I wrote in an earlier blog post about the challenges and opportunities of multi-channel banking. However, there is one channel that deserves particular attention. It is a channel many banks have yet to wake up to fully, even though a huge number of their customers use it every day.
Specific social networks may rise and fall, but social networking is here to stay.
Social banking starts with customers discussing their banking services and experiences online. Sentiment analysis employs automated systems to determine not just when a brand is being talked about, but whether the opinions being expressed are favourable or unfavourable.
But what happens when customers do not just talk about their bank using social media, but want to use Facebook or Twitter – or the next world-conquering social network – to interact directly with their bank?
Would you “like”, “friend” or “follow” your bank?
Social networks are already enabling financial transactions such as in-app purchases. Facebook recently passed a billion users per month. With robust verification and security, opportunities to communicate with these vast user bases increase enormously.
Most obviously, and traditionally, this is a marketing channel. The value of marketing increases in relation to how well the bank knows the customer, and how tailored marketing offers can become. Social networking opens new doors for targeted campaigns to “the market of one”.
Social networks can also facilitate immediate communication either with specific audiences or the entire customer base, in emergencies such as ATM outages or as an integrated part of customer service.
We are only beginning to see the impact of social networking on banking services. But we have already seen some adventurous moves by early adopters.

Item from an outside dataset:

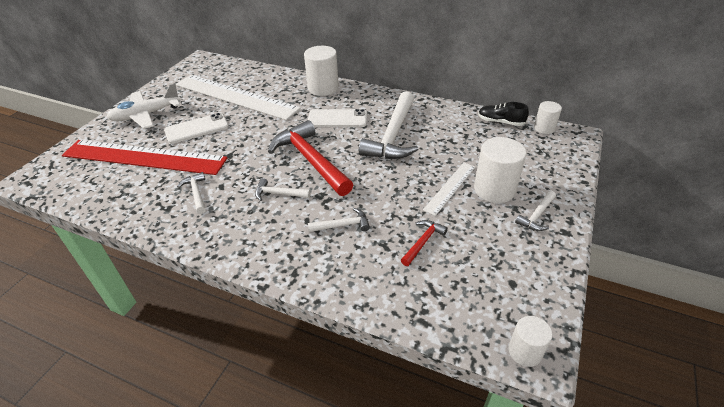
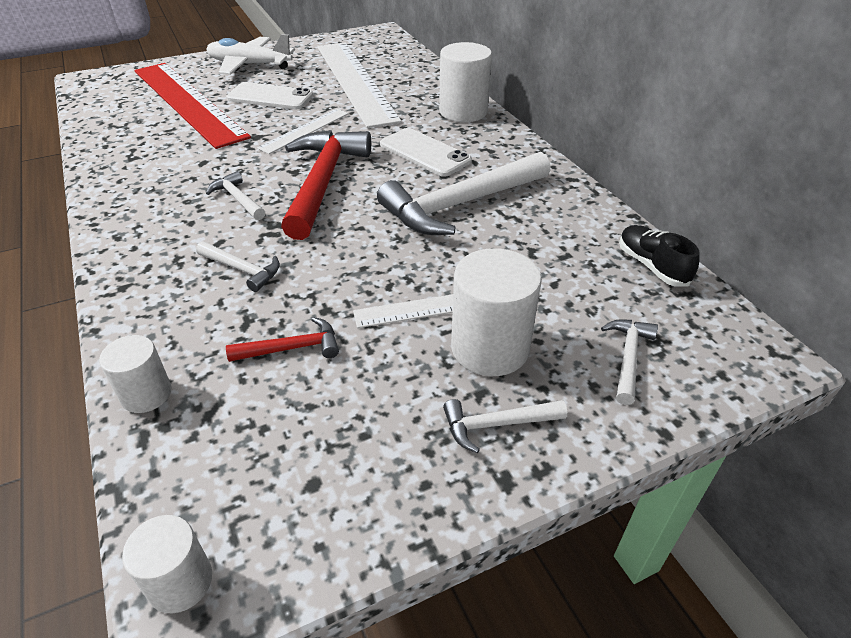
camera: 40 degrees right, 0 degrees up
(196, 193) = (173, 157): white hammer -> white hammer (628, 358)
(253, 138) = (304, 130): none -> white ruler
(544, 128) = (718, 313): white cylinder -> white cylinder (146, 394)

One bank has set up a “virtual branch” inside a social network, allowing customers to “drop in” and chat with advisers. Another, a “start-up bank” in Germany, is using Facebook to log customers into its online banking services.
The same bank is also experimenting with services such as peer-to-peer lending – not just banking through social channels, but making banking social.
As banks become more comfortable with leveraging the power of social networks, we may see changes not just to how they reach out to customers, but also to the services they offer, and the expectations they need to meet.